MATERIAL FOR THE TASK:
________________________

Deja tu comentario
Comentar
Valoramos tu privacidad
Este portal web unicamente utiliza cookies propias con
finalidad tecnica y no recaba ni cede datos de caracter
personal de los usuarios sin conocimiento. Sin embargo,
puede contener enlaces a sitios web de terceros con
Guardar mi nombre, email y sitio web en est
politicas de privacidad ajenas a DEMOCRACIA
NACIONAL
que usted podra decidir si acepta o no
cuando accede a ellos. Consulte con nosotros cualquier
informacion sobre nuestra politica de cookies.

________________________

JOB: Whenever a line in the data holds "cookies", copy that line.

TASK SOLUTION:
Este portal web unicamente utiliza cookies propias con
informacion sobre nuestra politica de cookies.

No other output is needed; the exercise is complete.